Enabling Research in Evolutionary Biology

PaPaRa: PArsimony-based Phylogeny-Aware Read alignment program

A program for aligning short reads to reference phylogenies and alignments, by Simon A. Berger.

Last update: 2016-06-10.

Download

The easiest way is to use our precompiled binaries of PaPaRa 2.5:

  • For most Unix/Linux systems, use this static binary
  • For Mac, you can try this binary, compiled with OS X 10.11.5. Mac does not properly support static linking, so this might not work on different versions.

We however recommend to build PaPaRa on your own, for speed reasons. The compiler might be able to optimize better for your specific hardware. Also, you need to do this if the binaries do not work for your machine. See instructions below.

Usage

Invoke PaPaRa using

./papara -t <ref tree> -s <phylip RA> -q <fasta QS>

(or papara_static_x86_64, if you use the pre-compiled binary).

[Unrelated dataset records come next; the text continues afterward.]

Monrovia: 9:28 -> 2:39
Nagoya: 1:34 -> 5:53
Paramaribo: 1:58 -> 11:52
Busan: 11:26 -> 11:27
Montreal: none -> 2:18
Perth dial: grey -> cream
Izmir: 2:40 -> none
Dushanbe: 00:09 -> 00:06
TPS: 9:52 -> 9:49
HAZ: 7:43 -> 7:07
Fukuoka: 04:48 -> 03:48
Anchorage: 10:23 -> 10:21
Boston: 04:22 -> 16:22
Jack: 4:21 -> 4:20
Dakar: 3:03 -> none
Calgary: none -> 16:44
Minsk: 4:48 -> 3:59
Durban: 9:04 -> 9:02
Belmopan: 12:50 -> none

The phylip file (option -s) must contain the reference alignment (RA), consistent with the reference tree (option -t). The FASTA file (option -q) contains the unaligned query sequences (QS). Optionally, all sequences which are in <phylip RA> but do not occur in the <ref tree> are also interpreted as QS. The alignment parameters can be modified using the (optional) option -p <user_options>. <user options> is a string and must have the following form: <gap_open>:<gap_extend>:<mismatch>:<match_cgap>, so the default parameters used given in the paper correspond to the user option -p -3:-1:2:-3.

The output alignment will be written to papara_alignment.default. You can change the file suffix (i.e., “default”) by supplying a run-name with parameter -n. You can invoke the multi threaded version by adding the option -j <num threads>.

The latest source code and Readme are available at the PaPaRa GitHub repository.

Build Instructions

Get the source

If the provided binaries (see above) do not work, you need to compile PaPaRa on your own. On Unix/Linux systems, you first need the build tools. For example, on Debian based systems use

sudo apt-get install build-essential

Then, get the PaPaRa 2.5 source from here or download directly from the repository at

https://github.com/sim82/papara_nt

Unpack into papara_nt-master/.

If the sub-directory papara_nt-master/ivy_mike/ is empty, also download

https://github.com/sim82/ivy_mike/tree/3269b7b39dc6c129cfe72708d9086f1e8f8c2c98

and unpack its contents into papara_nt-master/ivy_mike/.

Get Boost

If you do not have the C++ Boost libraries installed on your system, you need to install them first.

For example, on Debian based systems use

sudo apt-get install libboost-all-dev

For Mac systems, call

brew install boost

which uses the package manager Homebrew.

Build

After that, compile PaPaRa by calling

sh build_papara2.sh

in papara_nt-master/. If you want a static binary, use sh build_papara2_static.sh instead. The latter only works on Unix/Linux systems, as Mac does not support static linking.

(Tested on a clean install Ubuntu 14.04 LTS Virtual Machine.)

Citation

When using the program or code, please cite:

S.A. Berger, A. Stamatakis
"Aligning short reads to reference alignments and trees"
Bioinformatics (2011) 27 (15): 2068-2075 first published online June 2, 2011. doi:10.1093/bioinformatics/btr320 

which is available here.

The faster and much improved version of PaPaRa 2.4/2.5 is described in the following technical report:

S.A. Berger, A. Stamatakis:
"PaPaRa 2.0: A Vectorized Algorithm forProbabilistic Phylogeny-Aware Alignment Extension",
Heidelberg, Institute for Theoretical Studies, Exelixis-RRDR-2012-5, March 2012. 

which is also available as PDF.

Previous Versions

We recommend to use the current version (see above). If you however need backwards compatibility, see here:

  • PaPara 2.4, used mainly between June 2014 and June 2016, is available here.
  • Before that, the significantly faster SSE3 vectorized version of PaPaRa 2.0 was introduced. It is available for download here.
  • The even older SSE3-vectorized and hybrid CPU/GPU-optimized version of PaPaRa is available for download here.

Also, see the PaPaRa GitHub repository.